Intermediate Trials - Scene Detection

To add the information of image context, we trained a Scene Detection model on the Flickr dataset which consists of images and corresponding captions. This model uses a CNN for Image Feature Extraction combined with an LSTM for Text Embedding. The model is trained to learn the relationship between the two vectors. The model outputs a string caption for an image input. For clustering, this caption was encoded using Bag of Words into a count vector.

Object Detection

Person	Ski Blades	Hill
1	1	1

Scene Detection

“A person skis off a ramp to perform a stunt”

Post

Caption : “She can fly !!!”

This approach managed to find the following clusters: Cosmetics, Modelling, Lifestyle.

Given the lack of ground truth at our disposable, we curated a dataset to help quantitatively evaluate the results of clustering. Thus, we chose 4 hashtags and scraped 10,000 posts from Instagram for each of them. The hashtags were:

Food
Cosmetics
Rock Climbing
Nightlife

Note : Although the topics are well defined, only ~70% of the dataset scraped was relevant. The remaining posts were either sarcastic, non-contextual or abstract.

Autoencoder

To obtain a Latent Representation of the Image, we trained a Neural Network to reproduce the original input using a symmetric architecture i.e. an Autoencoder.

An autoencoder neural network is an unsupervised Machine learning algorithm that applies backpropagation, setting the target values to be equal to the inputs. An autoencoder is trained to attempt to copy its input to its output. Internally, it has a hidden layer that describes a code used to represent the input.

The parameters of this implementation were:

Image Size : 64x64
3x2 layers of 64 Convolutional Filters, Kernel Size = (2,2)
Max Pooling Window = (2,2)
Loss : Mean Squared Error
Epochs : 50

The images produced were blurry and did not represent the input well. This can be attributed to the degree of variability in the dataset and overall complexity of the network.

Stored items from a collection

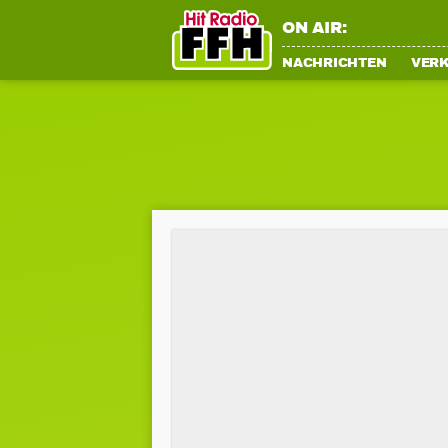
ON AIR:
NACHRICHTEN
VER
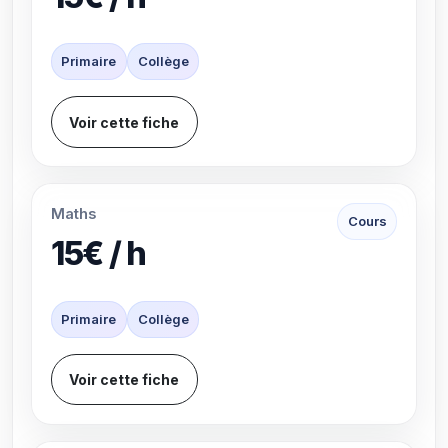
Primaire
Collège
Voir cette fiche
Maths
Cours
15€ / h
Primaire
Collège
Voir cette fiche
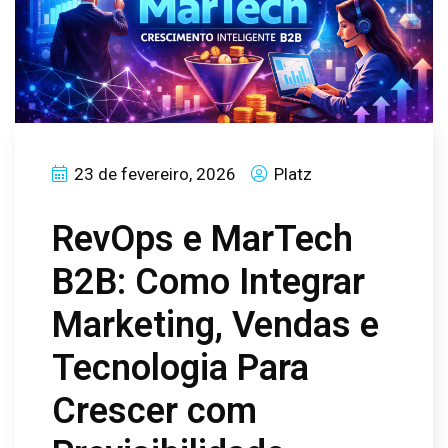
23 de fevereiro, 2026
Platz
RevOps e MarTech
B2B: Como Integrar
Marketing, Vendas e
Tecnologia Para
Crescer com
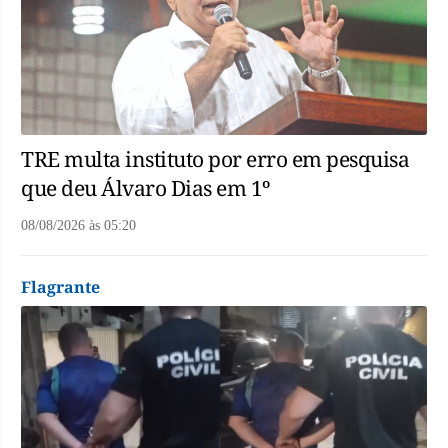
TRE multa instituto por erro em pesquisa
que deu Álvaro Dias em 1º
08/08/2026
às
05:20
Flagrante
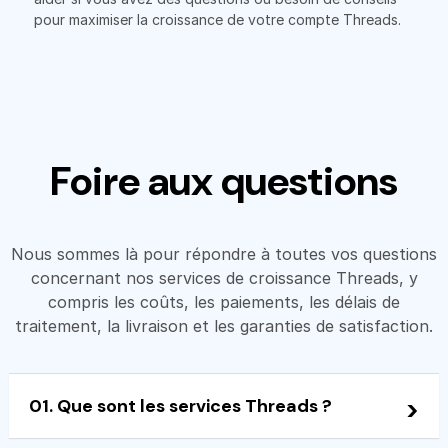
pour maximiser la croissance de votre compte Threads.
Foire aux questions
Nous sommes là pour répondre à toutes vos questions
concernant nos services de croissance Threads, y
compris les coûts, les paiements, les délais de
traitement, la livraison et les garanties de satisfaction.
01. Que sont les services Threads ?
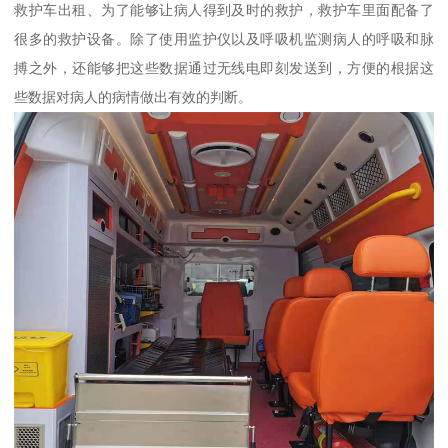
救护车出租、为了能够让病人得到及时的救护，救护车里面配备了
很多的救护设备。除了使用监护仪以及呼吸机监测病人的呼吸和脉
搏之外，还能够把这些数据通过无线电即刻发送到，方便的根据这
些数据对病人的病情做出有效的判断。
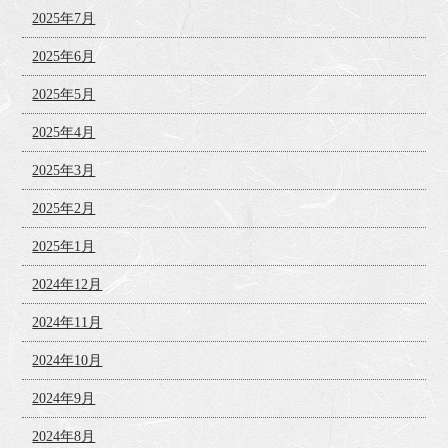
2025年7月
2025年6月
2025年5月
2025年4月
2025年3月
2025年2月
2025年1月
2024年12月
2024年11月
2024年10月
2024年9月
2024年8月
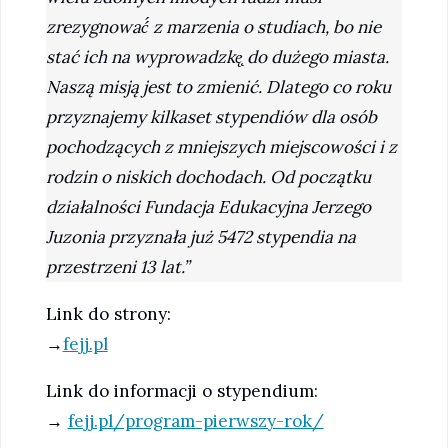
zrezygnować́ z marzenia o studiach, bo nie
stać ich na wyprowadzkę̨ do dużego miasta.
Naszą misją jest to zmienić. Dlatego co roku
przyznajemy kilkaset stypendiów dla osób
pochodzących z mniejszych miejscowości i z
rodzin o niskich dochodach. Od początku
działalności Fundacja Edukacyjna Jerzego
Juzonia przyznała już 5472 stypendia na
przestrzeni 13 lat.”
Link do strony:
→
fejj.pl
Link do informacji o stypendium:
→
fejj.pl/program-pierwszy-rok/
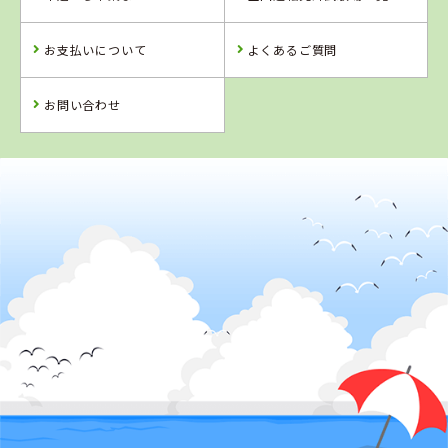
お支払いについて
よくあるご質問
詳 細
詳 細
詳 細
詳 細
予 約
予 約
予 約
予 約
お問い合わせ
2
位
4
5
6
位
位
位
鳥取県
倉吉自動車学校
鳥取県
鳥取東部自動車
学校
鳥取県
徳島県
イナバ自動車学
阿波自動車学校
校
詳 細
予 約
詳 細
詳 細
詳 細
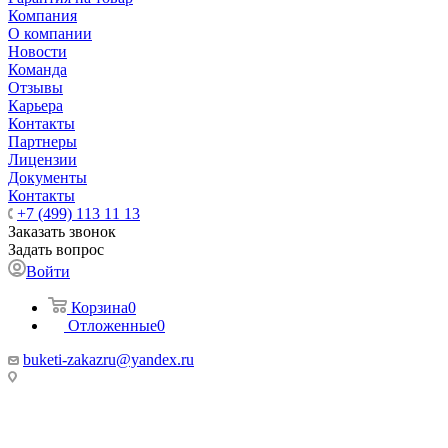
Компания
О компании
Новости
Команда
Отзывы
Карьера
Контакты
Партнеры
Лицензии
Документы
Контакты
+7 (499) 113 11 13
Заказать звонок
Задать вопрос
Войти
Корзина
0
Отложенные
0
buketi-zakazru@yandex.ru
ТЦ РИО 🚇 Крымская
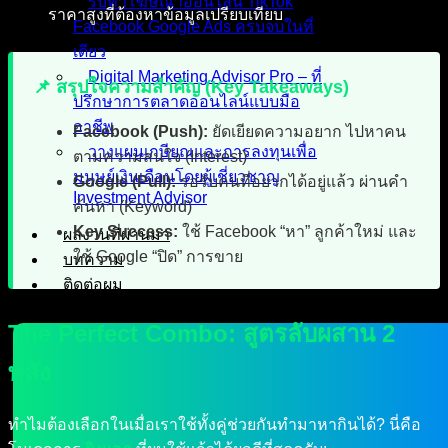
รับทำโฆษณาออนไลน์ TikTok
ราคาสูงที่ต้องหาข้อมูลเปรียบเทียบ
Facebook Google Ads ครบจบในที่
เดียว
Digital Marketing Advisor Pro – ที่
📌 สรุปใจความสำคัญ (Key Takeaways)
ปรึกษาการตลาดออนไลน์แบบมือ
อาชีพ
Facebook (Push):
ยัดเยียดความอยาก ไปหาคน
วางแผนเกษียณและการลงทุนเพื่อ
ตามความสนใจ (Interest)
มนุษย์เงินเดือนโดยผู้เชี่ยวชาญ
Google (Pull):
รอรับคนที่อยากได้อยู่แล้ว ผ่านคำ
Investment Advisor
ค้นหา (Keyword)
Key Success:
ใช้ Facebook “หา” ลูกค้าใหม่ และ
ผลงานที่ผ่านมา
ใช้ Google “ปิด” การขาย
บทความ
ติดต่อผม
The Perfect Combo: สูตรลับผสาน 2
พลัง
ทำไมต้องเลือกในเมื่อเราใช้ทั้งคู่ช่วยกันทำมาหากินได้? นี่คือ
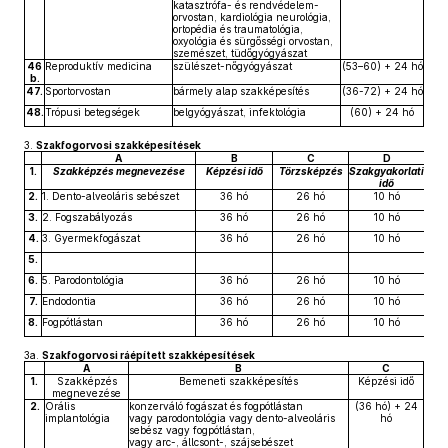
katasztrófa- és rendvédelem-
orvostan, kardiológia neurológia,
ortopédia és traumatológia,
oxyológia és sürgősségi orvostan,
szemészet, tüdőgyógyászat
46
Reproduktív medicina
szülészet-nőgyógyászat
(53–60) + 24 hó
b.
47.
Sportorvostan
bármely alap szakképesítés
(36-72) + 24 hó
48.
Trópusi betegségek
belgyógyászat, infektológia
(60) + 24 hó
3.
Szakfogorvosi szakképesítések
A
B
C
D
1.
Szakképzés megnevezése
Képzési idő
Törzsképzés
Szakgyakorlati
idő
2.
1. Dento-alveoláris sebészet
36 hó
26 hó
10 hó
3.
2. Fogszabályozás
36 hó
26 hó
10 hó
4.
3. Gyermekfogászat
36 hó
26 hó
10 hó
5.
6.
5. Parodontológia
36 hó
26 hó
10 hó
7.
Endodontia
36 hó
26 hó
10 hó
8.
Fogpótlástan
36 hó
26 hó
10 hó
3a.
Szakfogorvosi ráépített szakképesítések
A
B
C
1.
Szakképzés
Bemeneti szakképesítés
Képzési idő
megnevezése
2.
Orális
konzerváló fogászat és fogpótlástan
(36 hó) + 24
implantológia
vagy parodontológia vagy dento-alveoláris
hó
sebész vagy fogpótlástan,
vagy arc-, állcsont-, szájsebészet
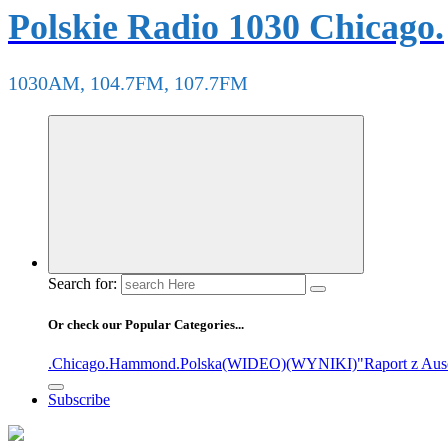
Polskie Radio 1030 Chicago.
1030AM, 104.7FM, 107.7FM
Search for:
Or check our Popular Categories...
.Chicago
.Hammond
.Polska
(WIDEO)
(WYNIKI)
"Raport z Aus
Subscribe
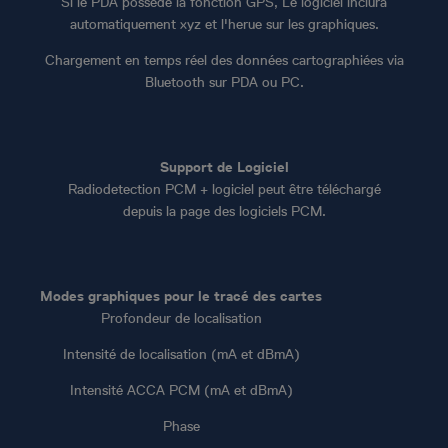
Si le PDA possède la fonction GPS, Le logiciel inclura
automatiquement xyz et l'herue sur les graphiques.
Chargement en temps réel des données cartographiées via
Bluetooth sur PDA ou PC.
Support de Logiciel
Radiodetection PCM + logiciel peut être téléchargé
depuis la page des logiciels PCM.
Modes graphiques pour le tracé des cartes
Profondeur de localisation
Intensité de localisation (mA et dBmA)
Intensité ACCA PCM (mA et dBmA)
Phase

**WORK ORDER:** Please write out the whole text on scene detection and autoencoders above, word for word.

**RESPONSE AREA:**
Intermediate Trials - Scene Detection

To add the information of image context, we trained a Scene Detection model on the Flickr dataset which consists of images and corresponding captions. This model uses a CNN for Image Feature Extraction combined with an LSTM for Text Embedding. The model is trained to learn the relationship between the two vectors. The model outputs a string caption for an image input. For clustering, this caption was encoded using Bag of Words into a count vector.

Object Detection

Person	Ski Blades	Hill
1	1	1

Scene Detection

“A person skis off a ramp to perform a stunt”

Post

Caption : “She can fly !!!”

This approach managed to find the following clusters: Cosmetics, Modelling, Lifestyle.

Given the lack of ground truth at our disposable, we curated a dataset to help quantitatively evaluate the results of clustering. Thus, we chose 4 hashtags and scraped 10,000 posts from Instagram for each of them. The hashtags were:

Food
Cosmetics
Rock Climbing
Nightlife

Note : Although the topics are well defined, only ~70% of the dataset scraped was relevant. The remaining posts were either sarcastic, non-contextual or abstract.

Autoencoder

To obtain a Latent Representation of the Image, we trained a Neural Network to reproduce the original input using a symmetric architecture i.e. an Autoencoder.

An autoencoder neural network is an unsupervised Machine learning algorithm that applies backpropagation, setting the target values to be equal to the inputs. An autoencoder is trained to attempt to copy its input to its output. Internally, it has a hidden layer that describes a code used to represent the input.

The parameters of this implementation were:

Image Size : 64x64
3x2 layers of 64 Convolutional Filters, Kernel Size = (2,2)
Max Pooling Window = (2,2)
Loss : Mean Squared Error
Epochs : 50

The images produced were blurry and did not represent the input well. This can be attributed to the degree of variability in the dataset and overall complexity of the network.